СПИСОК ЗАДАНИЙ |
• a. В каком году Брандл выиграл «24 часа Ле-Мана», согласно тексту о Брандле?
• b. Продолжите текст о Брандле, начиная сразу после его последнего предложения.

ТЕКСТ ДОКУМЕНТА |
- - - - - - -

Здесь мы ждали наши напитки. Говорят, этот объект стоит 12 миллионов евро, и он затмевает другие моторхоумы в паддоке, как Эмпайр-стейт-билдинг доминирует над горизонтом Манхэттена. Владелец австрийской команды Дитрих Матешиц — Мистер Red Bull — не пожалел денег.

Брандл провёл меня мимо того места, где обедает команда, в комнату, для входа в которую потребовался ключ. Это было личное убежище Дэвида Култхарда на Гран-при, и Брандл, как менеджер ДК, имел право на вход. Брандл стал настолько опытным телеведущим, — его имя стояло первым в списке, когда в ВВС ответственные за выкуп прав на трансляцию Формулы-1 у ITV (200-миллионная сделка на пять лет) проводили кампанию по набору персонала в конце 2008 года, — что легко забыть, что он был весьма конкурентоспособным гонщиком. Его быстрая реакция, глубокие знания и содержательные комментарии обо всём, что касается Формулы-1, принесли ему ряд наград в области телерадиовещания. Прогулка Брандла по стартовому полю за несколько минут до Гран-при быстро превратилась в лучшую телевизионную трансляцию. Будь ты чемпион мира или правящий монарх, на стартовой решётке ты — отличная добыча для Брандла. Но при том, что он даёт нам доступ к мышлению гонщика перед гонкой, — так ли Хэмилтон спокоен, как кажется? действительно ли Райкконен настолько безразличен, как выглядит? — лучшая часть его работы связана с анализом и пониманием происходящего во время гонки. Его секрет в том, чтобы рассказать нам то, что незаметно неискушённому глазу в картинках, которые мы видим.

Он не выиграл за карьеру ни одного Гран-при — вторые места в Монце и Монако остались его лучшими достижениями, — но за дюжину лет, с 1984 по 1996, Брандл участвовал в 158 гонках Формулы-1, так и не получив в руки по-настоящему конкурентоспособной машины. Он стал чемпионом мира 1988 года в гонках на спорткарах, а в 1990 выиграл «24 часа Ле-Мана». Талант Брандла проявился в раннем возрасте. Подростком он выступал за «Ауди» в одной команде со Стирлингом Моссом в чемпионате по кузовным гонкам, но ему всегда хотелось участвовать в гонках на одноместных автомобилях — и именно там Брандл, молодой человек из Кингс-Линн в Норфолке, впервые познакомится с молодым бразильцем по имени Айртон Сенна. Его карьера будет идти параллельно карьере Сенны, но в конечном счёте он не сможет соревноваться с бразильцем на одном уровне.

- - - - - - -

ИСХОДНЫЕ ДАННЫЕ |
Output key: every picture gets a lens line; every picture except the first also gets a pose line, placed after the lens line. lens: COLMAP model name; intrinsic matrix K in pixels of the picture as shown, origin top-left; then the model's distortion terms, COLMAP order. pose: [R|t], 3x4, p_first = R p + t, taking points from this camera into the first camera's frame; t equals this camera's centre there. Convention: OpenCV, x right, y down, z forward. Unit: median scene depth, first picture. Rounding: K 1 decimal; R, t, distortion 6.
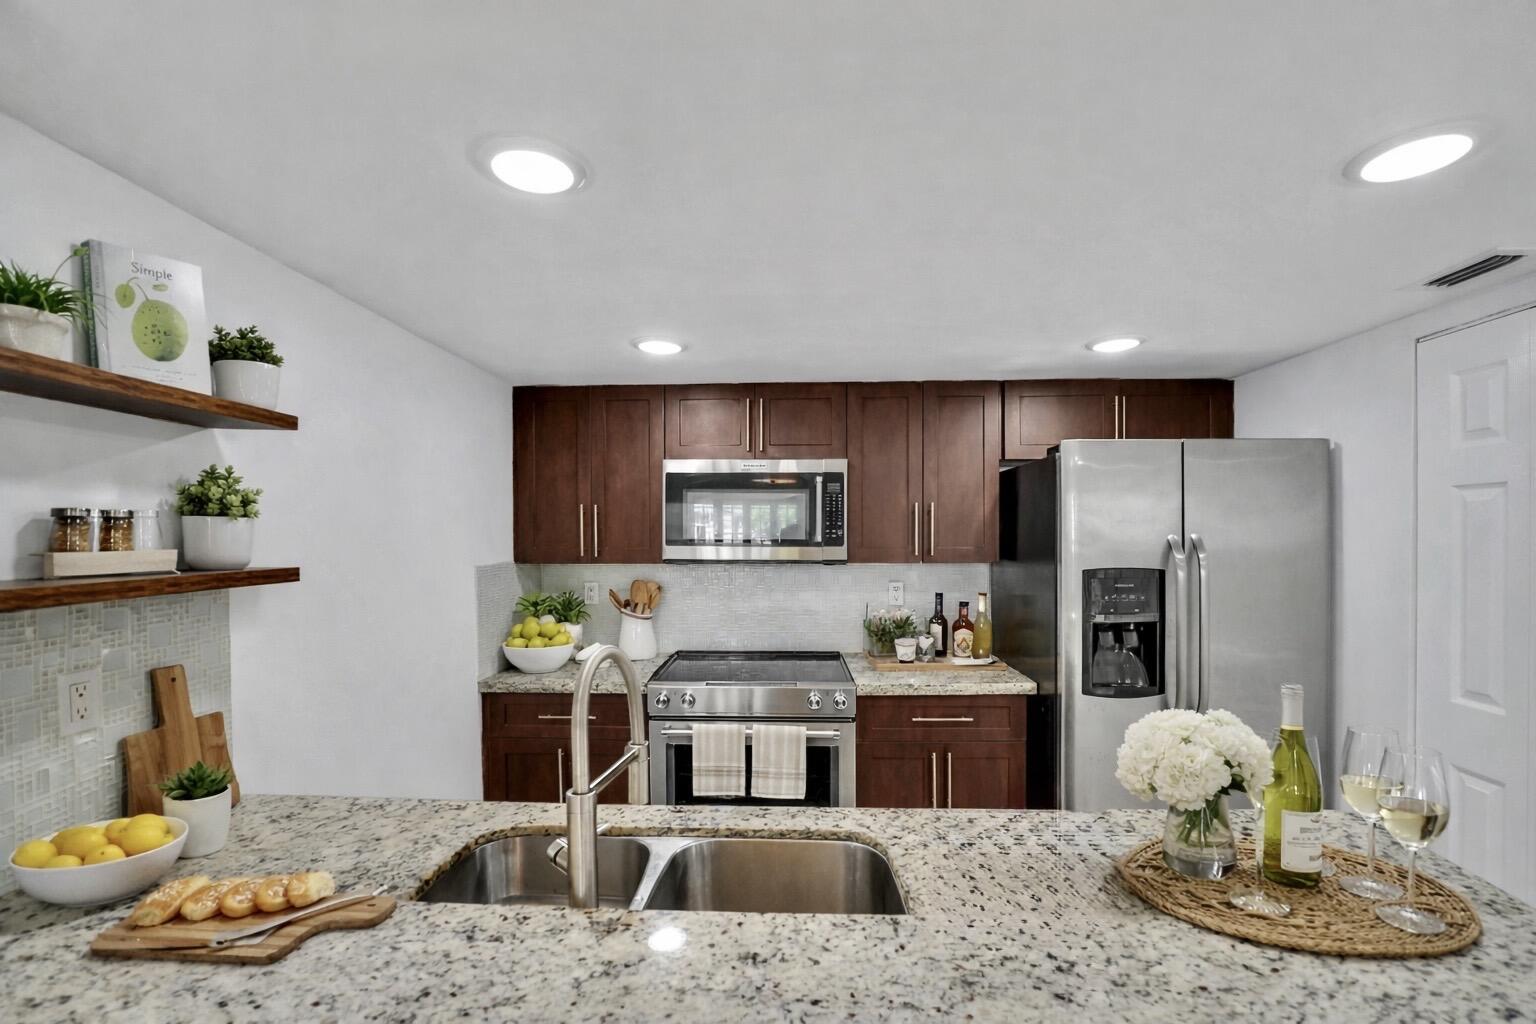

- - - - - - -

ОТВЕТЫ ПО ЗАДАНИЯМ |
• a. В 1990 году.

• b.
В 1983 году ситуация была иной, и не было никаких поводов опасаться будущего. В отсеке Култхарда в Red Bull Брандл мысленно переносится на четверть века назад. «Я опережал Сенну на год, поскольку уже провёл сезон в Формуле-3 в 1982 году, — рассказывает он. — Я впервые увидел его, когда он доминировал в Формуле Форд, так что я про него знал. Что меня немного удивило, так это то, что когда Сенна пришёл в Формулу-3, автоматически предполагалось, что он выиграет чемпионат. Меня это несколько покоробило».

По словам Кита Саттона, «Макларен» предлагал оплатить сезон бразильца в Формуле-3. Сенна отказался — Саттон подозревал, потому, что предложенный «Маклареном» контракт требовал от него посвятить себя команде на несколько лет. Ничего необычного в таком предложении многообещающему молодому водителю не было. Спустя годы Льюис Хэмилтон связал себя с «Маклареном» именно таким контрактом, поскольку бремя финансирования его прогресса в автоспорте было не по карману его семье. Но Сенна со своими бразильскими спонсорами и поддержкой семьи мог позволить себе сохранять независимость. Он достиг соглашения с «Вест Суррей Рэйсинг», командой Формулы-3, базирующейся в небольшой промышленной зоне недалеко от Санбери-на-Темзе. Руководитель команды Дик Беннеттс заработал завидную репутацию в этой категории, на его машинах Стефан Юханссон выиграл чемпионат Ф3 1980 года, а Джонатан Палмер — 1981 года. Беннеттс подготовил для Сенны машину Ralt-Toyota. У Брандла была похожая Ralt-Toyota, но он ездил за Эдди Джордана, общительного ирландца, который в последующие годы ещё скажет своё слово. «Я перешёл в команду Эдди, относительно молодую в то время, поскольку потерял спонсорскую поддержку BP, что помешало мне остаться в команде Дэвида Прайса», — объясняет Брандл. Джордан, изо всех сил пытавшийся найти источники финансирования, предыдущим летом пригласил нескольких водителей пройти для него тесты. «Сенна был одним из немногих, [ради кого] я сделал это бесплатно, — говорит Джордан, человек, не считающийся в паддоке филантропом. — Сенна был особенным, но я понимал, что он не будет выступать за меня. Честно говоря, у меня просто не было той родословной, которую он искал. Я был в восторге от того, что он делал в моей машине, но чувствовал, что ему тогда чего-то не хватало как личности».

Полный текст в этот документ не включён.